Every mother out there can relate to this blog post. As a mother I (as I am sure you do too) try to be everything and do everything for Maxim and my family. I want to be there for Maxim for every moment of his life. I don't want to miss out on anything. I want to be there for his first crawl, tooth, step, word, etc. With that said, I also am a career woman and I love what I do...and I also have a wonderful husband. Besides Max, husband and career I also need to somehow find time for me. What's that? Time for myself? Since I have such an amazing husband I could easily find time for myself because I know he would watch Maxim any time, but then I am going to miss out on time with him. This past year I have learned how to be a mother, wife and career woman, but now I am trying to figure out being me. I am trying to do it all while having it all and not jeopardizing one precious minute with my sweet Maxim. That saying "
they grow up fast, so cherish all your time with them" is so very true. I can't believe one year has gone by, so I am, and have been, cherishing all my time with Maxim. I do not take it for granted at all. I do not put our time aside so I can go do me time.

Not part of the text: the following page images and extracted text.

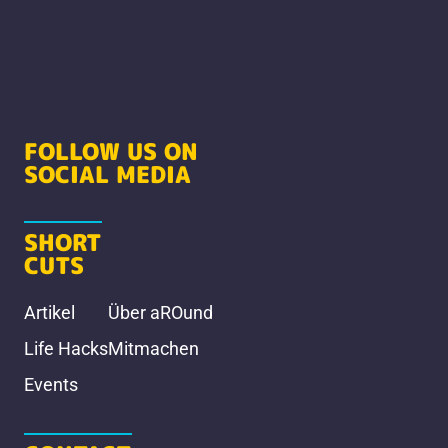
FOLLOW US ON
SOCIAL MEDIA
SHORT
CUTS
Artikel
Über aROund
Life Hacks
Mitmachen
Events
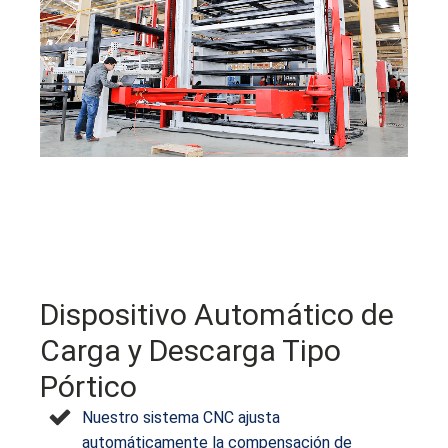
Dispositivo Automático de
Carga y Descarga Tipo
Pórtico
Nuestro sistema CNC ajusta
automáticamente la compensación de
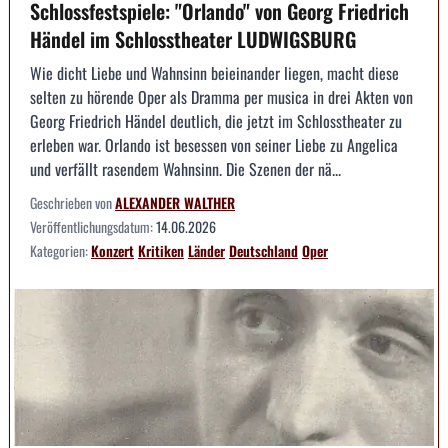
Schlossfestspiele: "Orlando" von Georg Friedrich
Händel im Schlosstheater LUDWIGSBURG
Wie dicht Liebe und Wahnsinn beieinander liegen, macht diese
selten zu hörende Oper als Dramma per musica in drei Akten von
Georg Friedrich Händel deutlich, die jetzt im Schlosstheater zu
erleben war. Orlando ist besessen von seiner Liebe zu Angelica
und verfällt rasendem Wahnsinn. Die Szenen der nä...
Geschrieben von
ALEXANDER WALTHER
Veröffentlichungsdatum:
14.06.2026
Kategorien:
Konzert
Kritiken
Länder
Deutschland
Oper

With that said, how am I going to find "me" time when there are only so many hours in a day? Pre-Max I loved my me time. I used to shop, workout and catch up on DVR during my me time. This is not important stuff, but it was how I spent my me time and regrouped. How am I going to fit that into a day when I have Max time, husband time and work time? There is just not enough time in a day. I was starting to get defeated and think that I can't do it all and I was going to have to give something up, but then I figured it out. That's what mommies do, they figure it out.

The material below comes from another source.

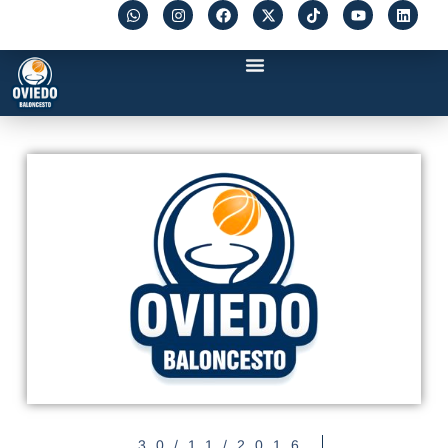
30/11/2016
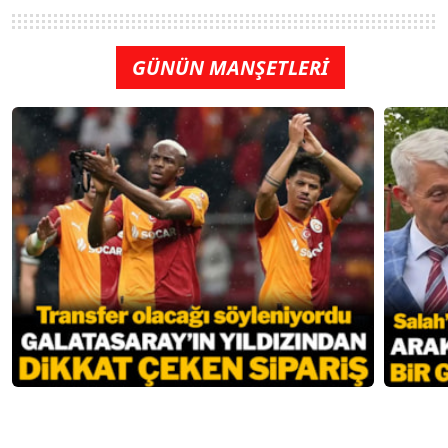
GÜNÜN MANŞETLERİ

To catch up on DVR I started getting selective on what I was recording and only picked a couple things (instead of everything) and watched them after Maxim went to bed. This is normally when I would clean the house, but I started managing my time a little better so I could squeeze in a good hour of crap TV a couple times a week. I figured out the shopping issue too. I signed up for Stitch Fix. I gave up my me time of shopping by myself for an hour or two and swapped for a personal stylist with Stitch Fix where they send me 5 items a month (will switch to bi-monthly soon) for me to try on and buy what I like. I then send back the items I don't like. So far I have received two boxes and this is a great service for someone like me who has zero time on her hands. Finally, I figured out my me time with exercising. I have always enjoyed exercising and have been doing it regularly since I joined a gym when I was 18, so to give it up would be complete torture. It's what calms me, gives me energy and overall makes me feel really good. In order to fit it in, I now get up at 5am to work out. Yes, that is 5 in the morning before Max wakes and before work. Anybody who knows me, knows that I am NOT a morning person so this change was a big deal for me. I have been doing this for over a month now and it's going great. I actually really like it. The first week was rough, but now I am in a routine and I really like it. I think it's a great way to start my day.
I have learned that with a little compromising and thinking out of the box I am able to be super mom, super wife and career woman. I am able to have it all. It took a good year, a little anxiety and some self doubt, but I figured it out!